Solved – Different size of vocabulary made by Weka and R’s tm

javanatural languagertext mining

I own around 40,000 text files for preprocessing (in purpose of document classification). I used R (with tm package) for prototype and now looking for a equivalent Java library for products.

However, for very fundamental tasks, i.e. text preprocessing, I found a very strange problem. That, with Weka, I apply punctuation and stop-words removal, and the same operations with R. Basically, the generated vocabulary (terms) size should be relatively the same. However, weka returns a vocabulary (attributes in arff file) with only 35,000 terms, while in R, there are more than 1 million distinct terms.

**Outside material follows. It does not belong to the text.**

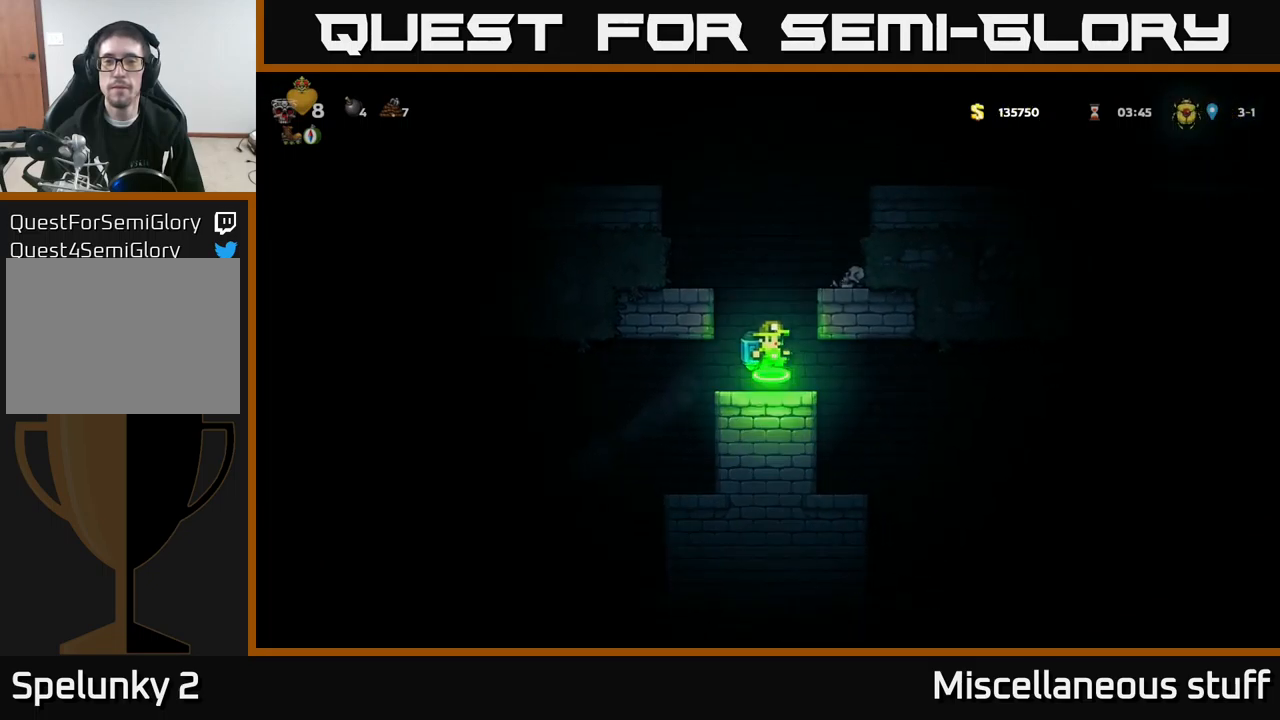
{"buttons": ["DPAD_RIGHT"], "left_stick": "center", "events": [[17, "A", "up"], [83, "A", "down"], [367, "DPAD_RIGHT", "down"], [483, "A", "up"]]}
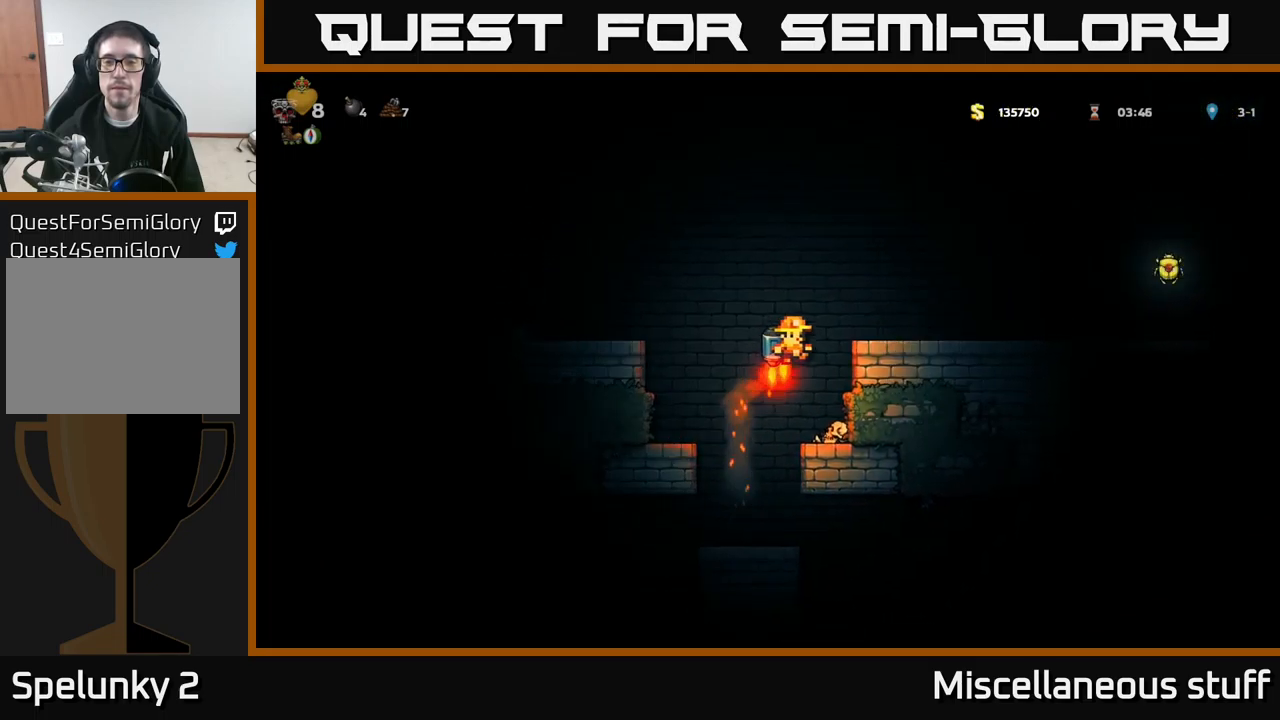
{"buttons": ["DPAD_RIGHT"], "left_stick": "center", "events": []}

Can anyone help me understand this problem, or introduces me some more reliable Java libraries for text preprocessing?

Best Answer

Did you apply the StringToWordVector in Weka? If so, then you did more than just punctuation and stop-words removal. StringToWordVector outputs only the doc-term matrix of the input text files, so once the above mentioned preprocessing is done Weka will create 1 term for each unique word. 35k terms sounds logical for 40k texts.

The preprocessing in R seems to have been only the punctuation and stop-words removal. So 40k documents results in 1M words, but not unique words. Are your text files approximately 25 words on average? If this is not the case, then there is something else going on indeed.